Corresponding Angles are Congruent
Corresponding angles are congruent when a transversal intersects two parallel lines, a foundational Grade 7 geometry theorem in Big Ideas Math Advanced 2, Chapter 3: Angles and Triangles. Corresponding angles occupy the same relative position at each intersection point — both above or both below the parallel lines and on the same side of the transversal. This theorem is the basis for many parallel lines and transversal problems.
Key Concepts
When a transversal intersects two parallel lines, corresponding angles are congruent. Corresponding angles occupy the same relative position at each intersection point.
Common Questions
What are corresponding angles?
Corresponding angles are angles that are in the same position at each intersection where a transversal crosses two parallel lines. For example, both upper-left angles at the two intersections are corresponding angles.

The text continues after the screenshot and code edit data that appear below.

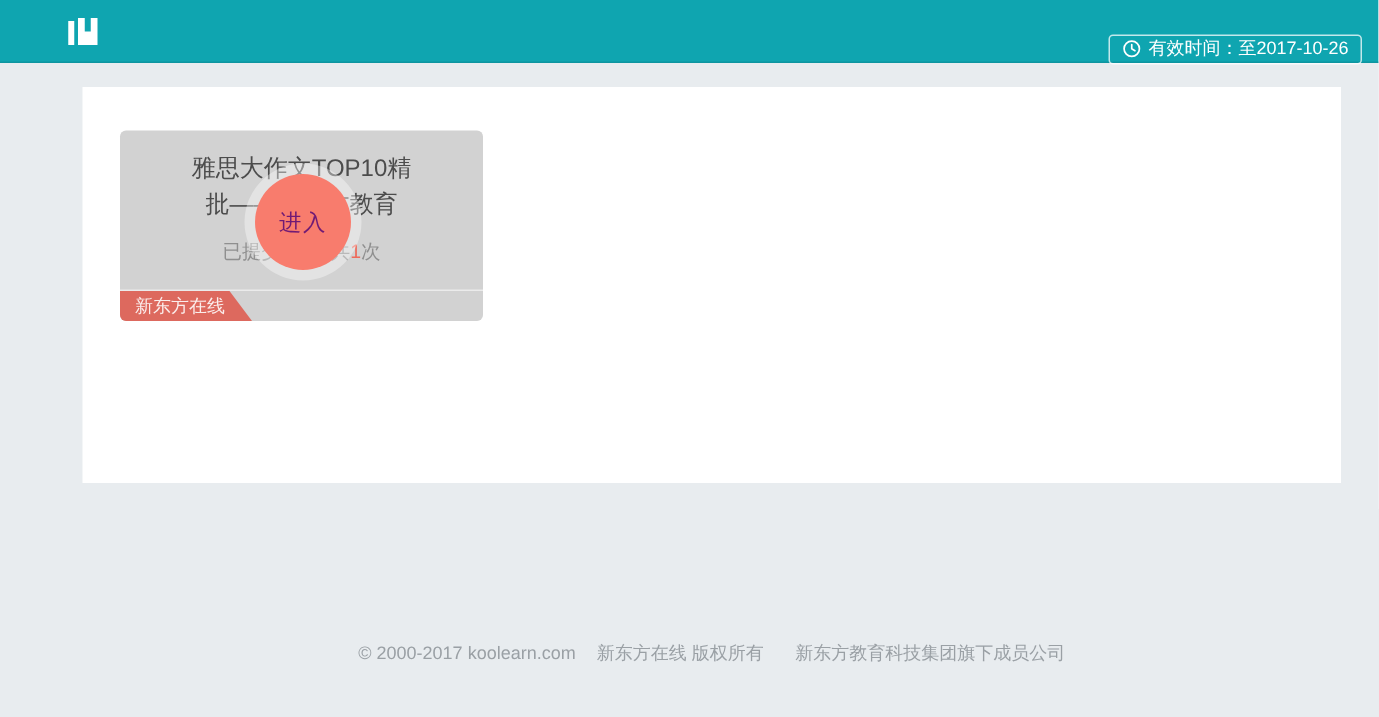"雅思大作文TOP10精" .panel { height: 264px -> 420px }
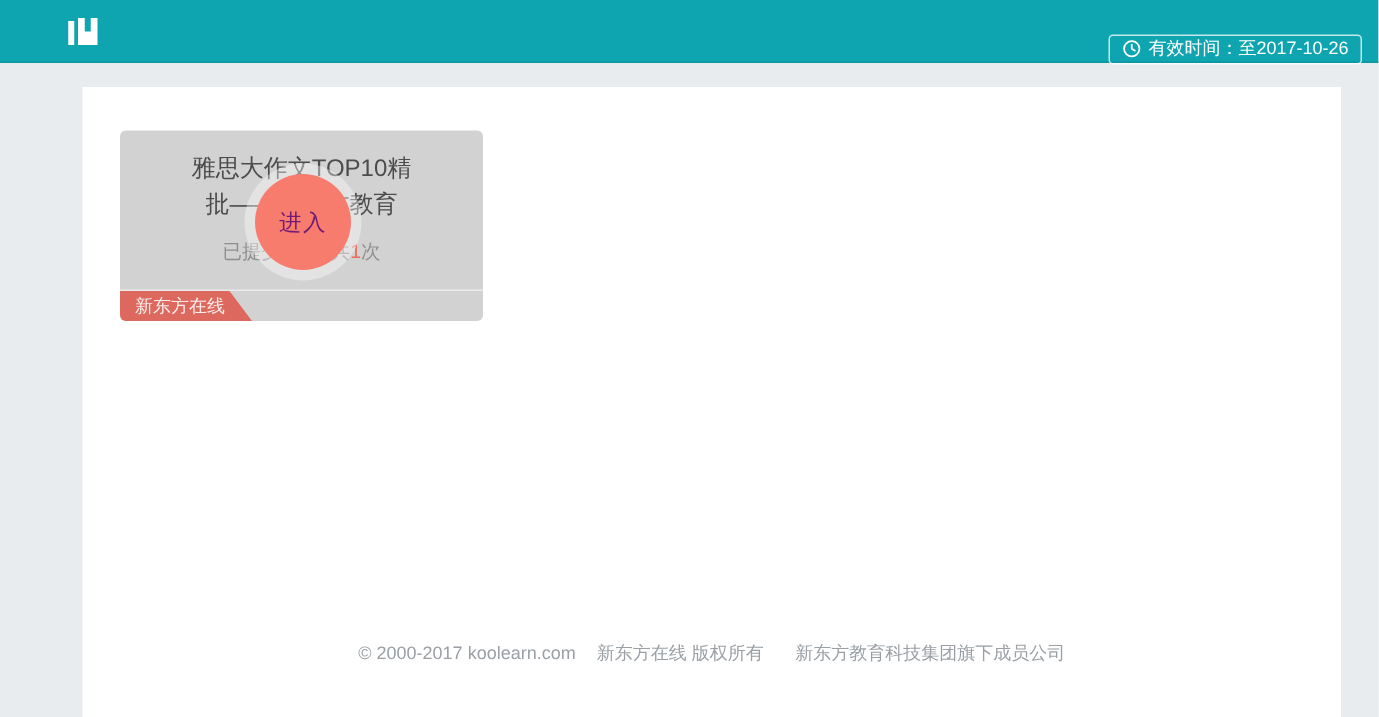"新东方在线" div.ribbon { text: 新东方在线 -> 有效时间 }
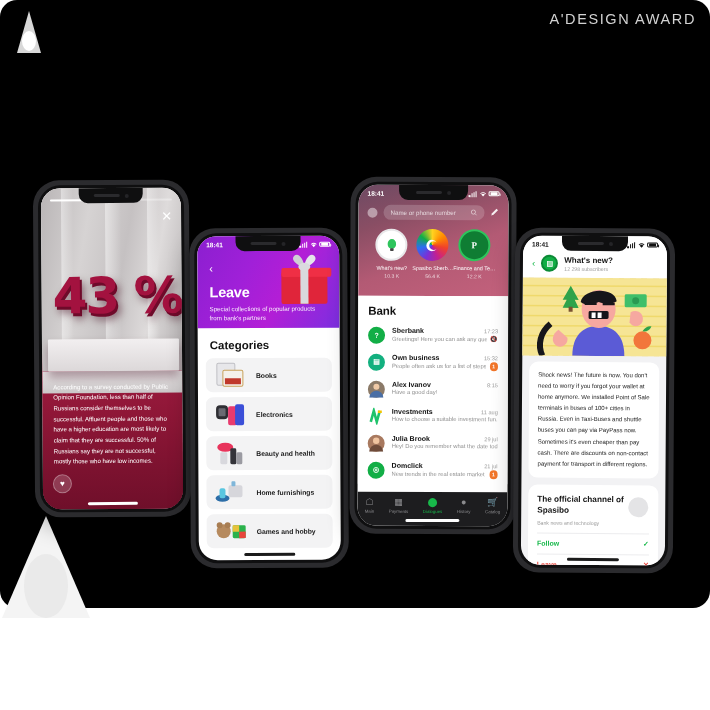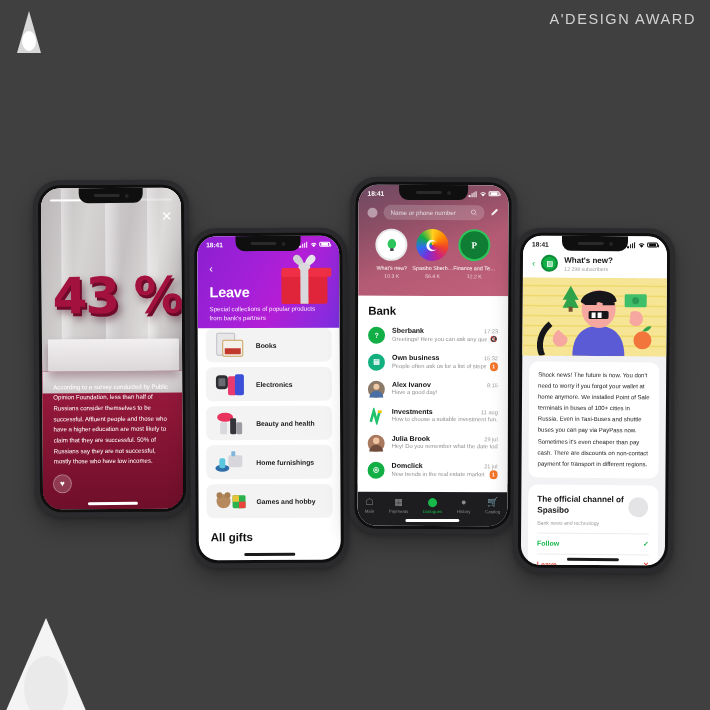"A'DESIGN AWARD" #stage { background: #404040 -> #000000; border-radius: none -> 17px; height: 710px -> 608px }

Are corresponding angles always equal?
Yes, corresponding angles are always congruent when formed by a transversal cutting two parallel lines. If the lines are not parallel, corresponding angles are not necessarily equal.
How do you identify corresponding angles in a diagram?
Look for angles in matching positions at the two intersection points. Imagine sliding one intersection along the transversal to the other — overlapping angles are corresponding angles.
What textbook covers corresponding angles in Grade 7?
Big Ideas Math Advanced 2, Chapter 3: Angles and Triangles covers the corresponding angles theorem for parallel lines cut by a transversal.